Я присел в тени огромного валуна, в стороне от плывущих облаков, позавтракал сандвичами, которые мне дали в долине, и стал ждать. Затем, все еще ожидая чего-то, поднялся и пошел погреться. В воздухе, как и раньше, чувствовалась прохлада, не пронизывающая, но влажная и сырая, обычная для туманных дней. У меня оставалась надежда, что с наступлением сумерек и вечерним похолоданием облака растают. Я вспомнил, что сегодня должно быть полнолуние, и очень обрадовался: в эту пору облака, как правило, не сгущаются, а рассеиваются и исчезают. Поэтому я приветствовал ночные холода.
Воздух как-то очистился, и, оглянувшись на юг, откуда весь день плыли облака, я заметил, что в десяти футах передо мной туман не так плотен, как утром. Но подо мной, внизу, он был еще густ и непроницаем, полностью скрывая склон. Я продолжал ждать. Передо мной – к югу – расстояние, которое я мог видеть, постепенно увеличивалось от десяти до пятнадцати футов, от пятнадцати до двадцати, облака впереди превращались в туманную дымку, тонкую и тающую. Внезапно обозначился контур горы, пока еще не вершина, а огромный выступ, клонящийся к югу, и над ним впервые показалось чистое небо.
Я снова поглядел на часы. Было без четверти шесть. На Монте-Верита надвигалась ночь. Туманная завеса заволокла этот ясный клочок неба, но вскоре уплыла, и он опять стал виден.
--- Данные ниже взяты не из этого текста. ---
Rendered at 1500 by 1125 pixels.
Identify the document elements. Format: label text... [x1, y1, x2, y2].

Я вышел из тенистого укрытия, в котором просидел весь день. Мне предстояло еще раз сделать выбор – подниматься ли дальше или вернуться. Теперь дорогу, ведущую вверх, можно было легко разглядеть, и выступ, о котором рассказывал Виктор, и кряж, тянущийся от него к югу. Этот путь я и должен был пройти двенадцать часов тому назад. Через два-три часа на небе появится луна и осветит мне дорогу к скале Монте-Верита. Я оглянулся назад, на восток. Долина и предгорья были по-прежнему затянуты стеной облаков. Пока она не рассеется, я останусь в том же положении, что и днем, буду, как и раньше, беспомощен, не сумею рассмотреть, что делается в трех фугах. Я решил во что бы то ни стало идти вперед, добраться до вершины горы и передать послание Виктора. Когда облака остались позади, я приободрился. Начал изучать нарисованную им карту и, следуя ей, продвигаться к южной гряде. Я проголодался и многое бы отдал за съеденные днем сандвичи. У меня оставались только кусок хлеба и пачка сигарет. Курить на ветру – занятие неблагодарное, но, во всяком случае, сигареты утоляют голод.
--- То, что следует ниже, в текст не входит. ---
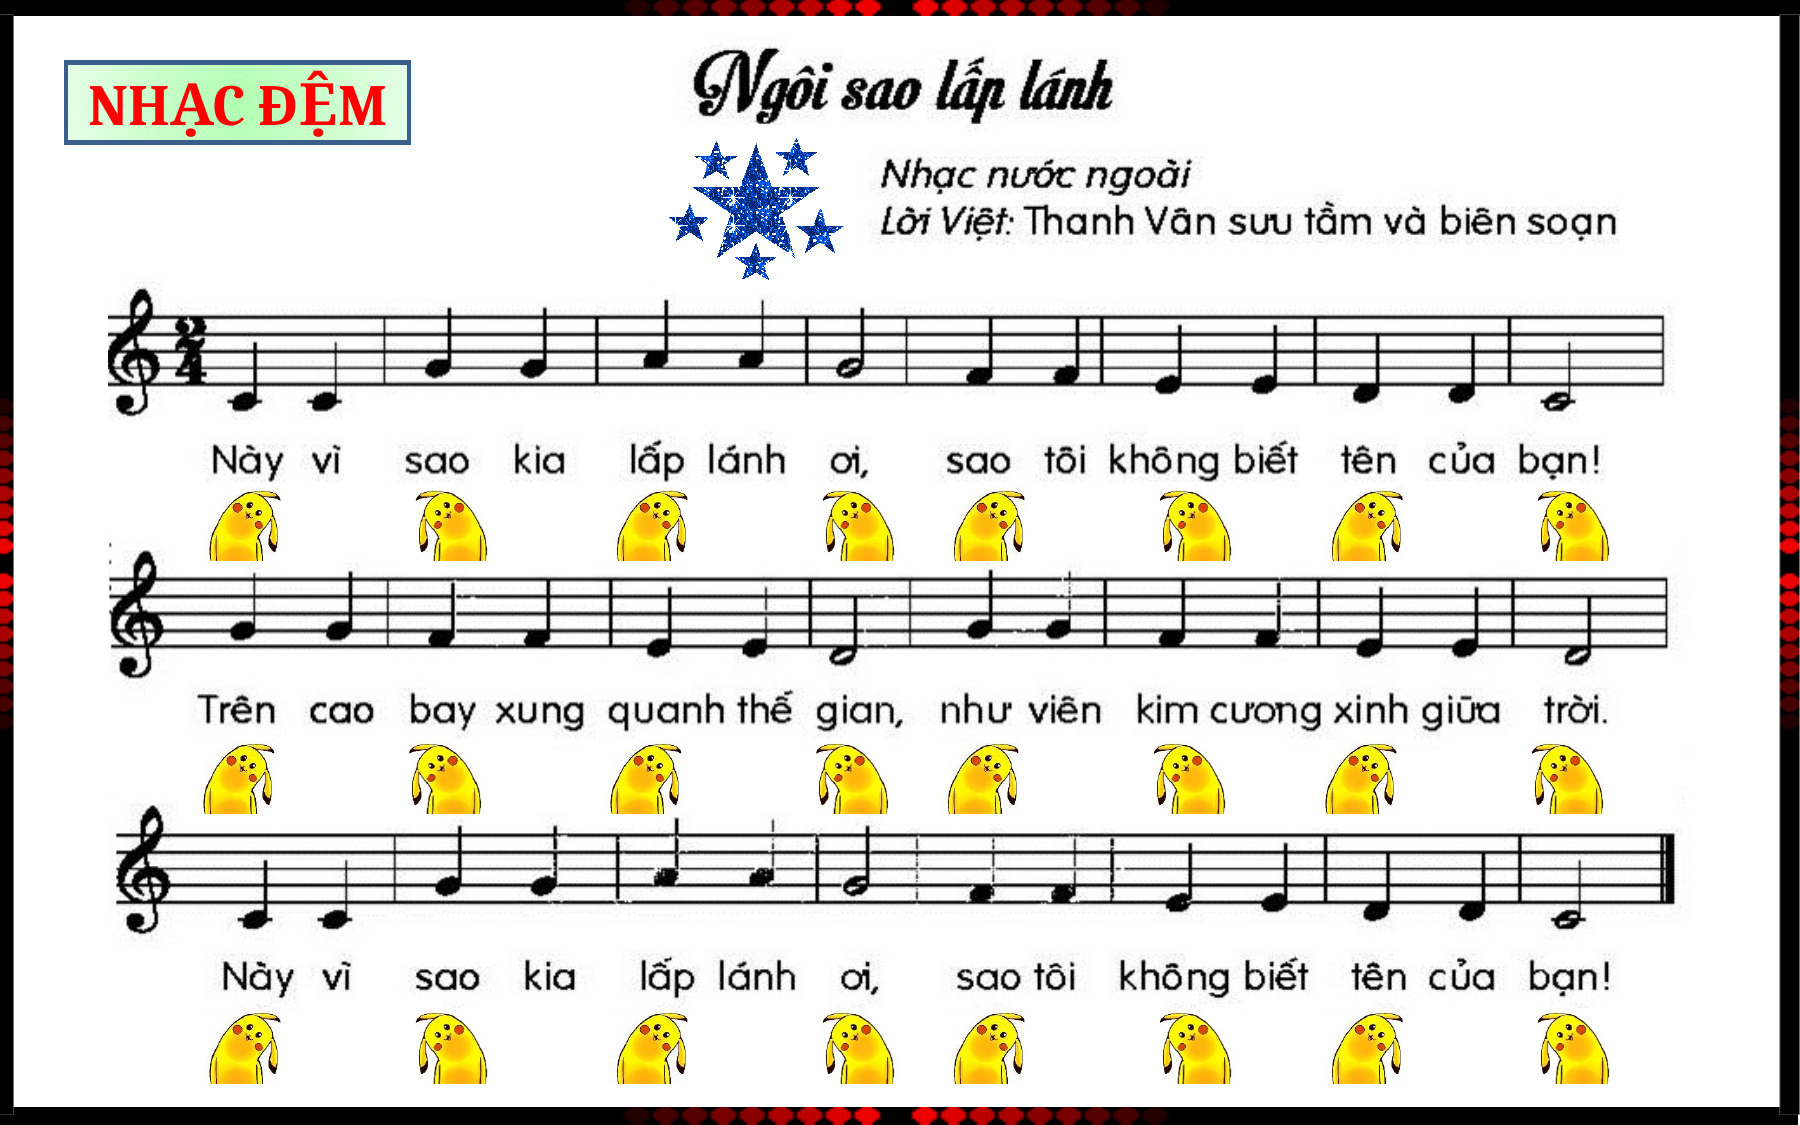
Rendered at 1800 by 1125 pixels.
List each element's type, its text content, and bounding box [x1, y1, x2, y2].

picture [0, 0, 1800, 1125]
text_box NHẠC ĐỆM [64, 60, 103, 145]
Я отчетливо видел два пика в небе. Когда я взглянул на них, то ощутил волнение. Обогнув выступ и приблизившись к южной стороне, я уже знал, что скоро достигну цели. Я продолжал подниматься и заметил, как сузилась горная гряда и какой крутой и отвесной сделалась скала на южных отрогах. Прямо над моим плечом из влажного тумана с востока начала всходить огромная луна. При виде ее я почувствовал себя совершенно одиноким. Как будто я шел по краю земли и за мной и надо мной простиралась Вселенная. Никто не сопровождал меня в странствиях по этой гигантской сфере, и я прокладывал себе путь в полной тьме.
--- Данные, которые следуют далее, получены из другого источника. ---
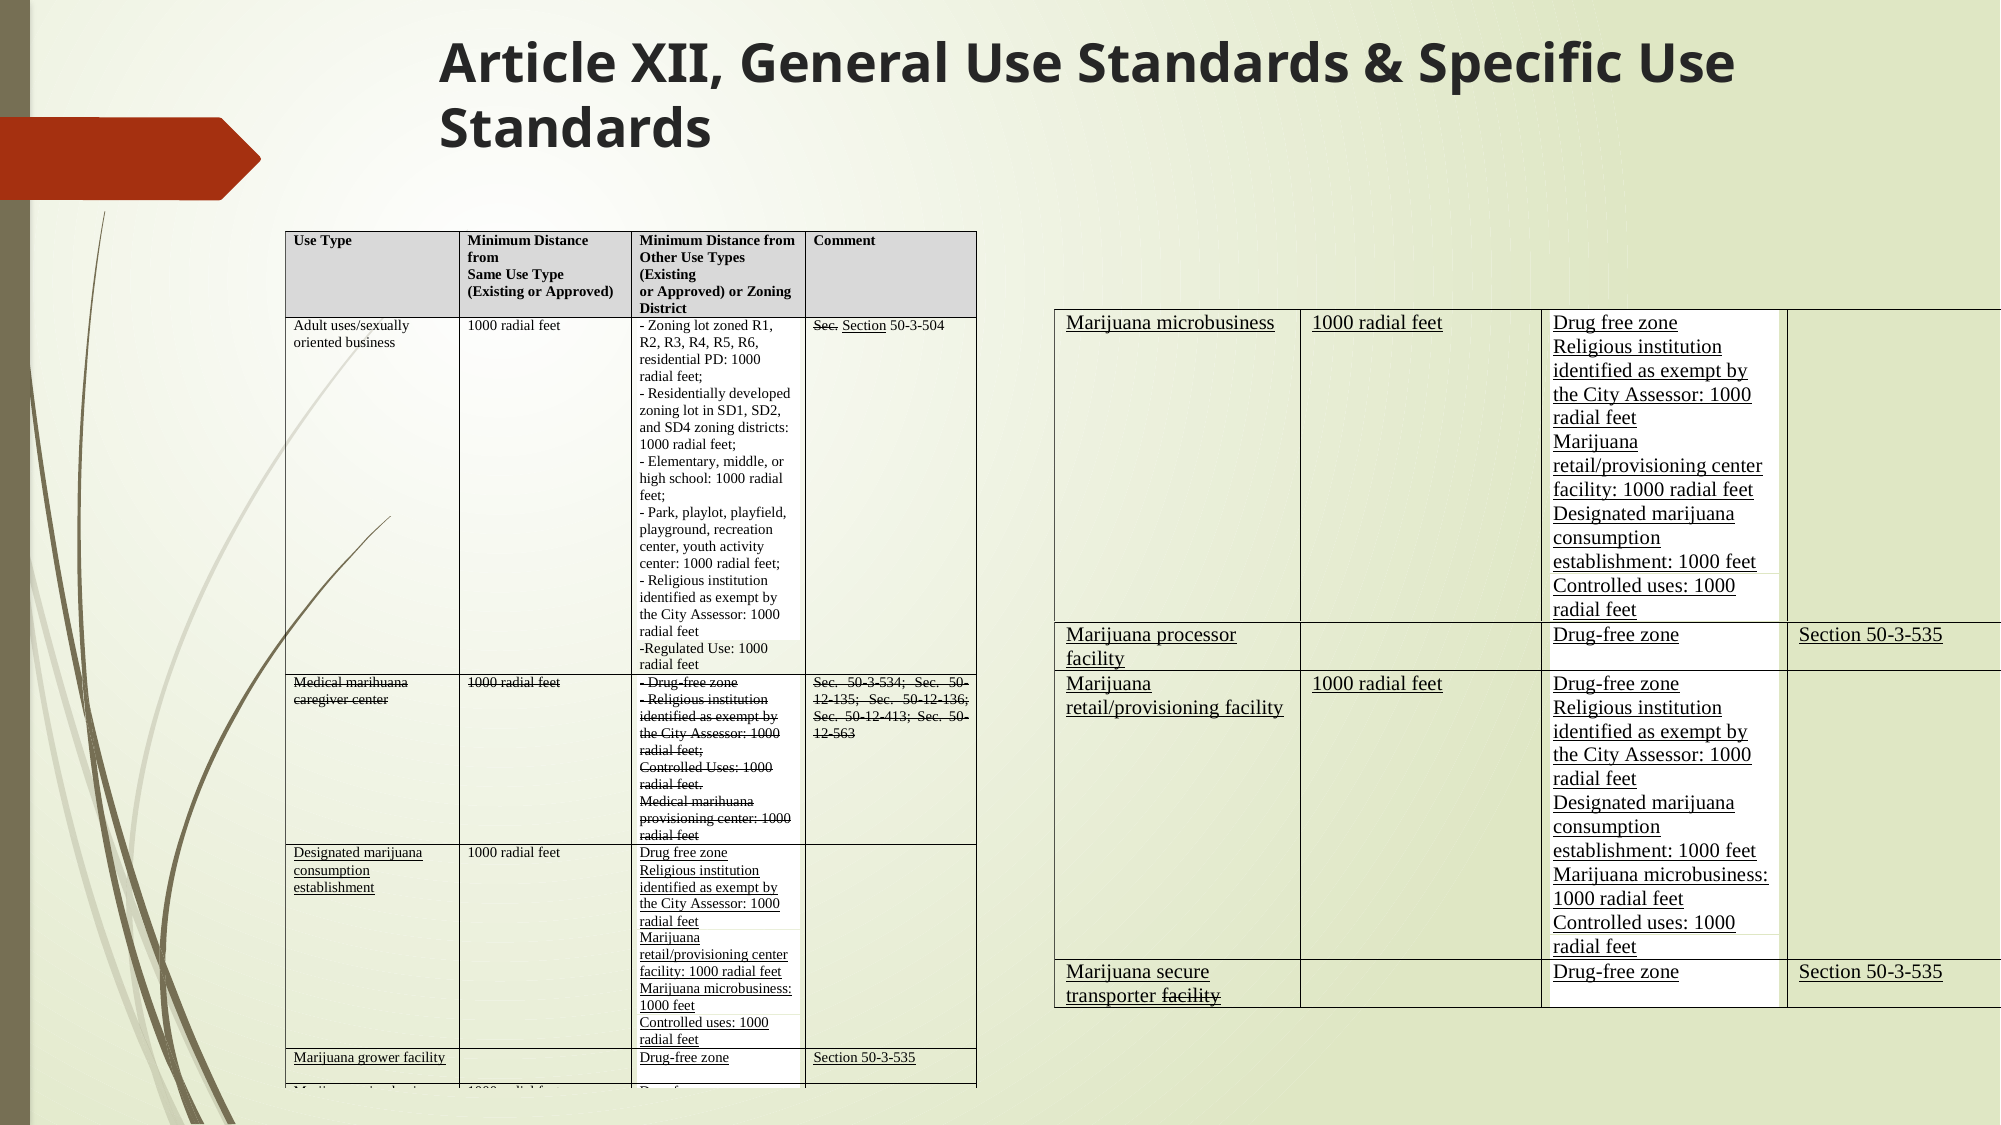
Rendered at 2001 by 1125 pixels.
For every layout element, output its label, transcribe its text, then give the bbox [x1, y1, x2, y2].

Когда взошла луна, человек, поднимающийся ввысь, уже ничего больше не значил, не воспринимал себя как личность. Оболочка, в которую была заключена моя сущность, двигалась вперед, не испытывая никаких эмоций. Ее влекла к вершине горы какая-то безымянная сила, словно вобравшая в себя могущество и магию луны.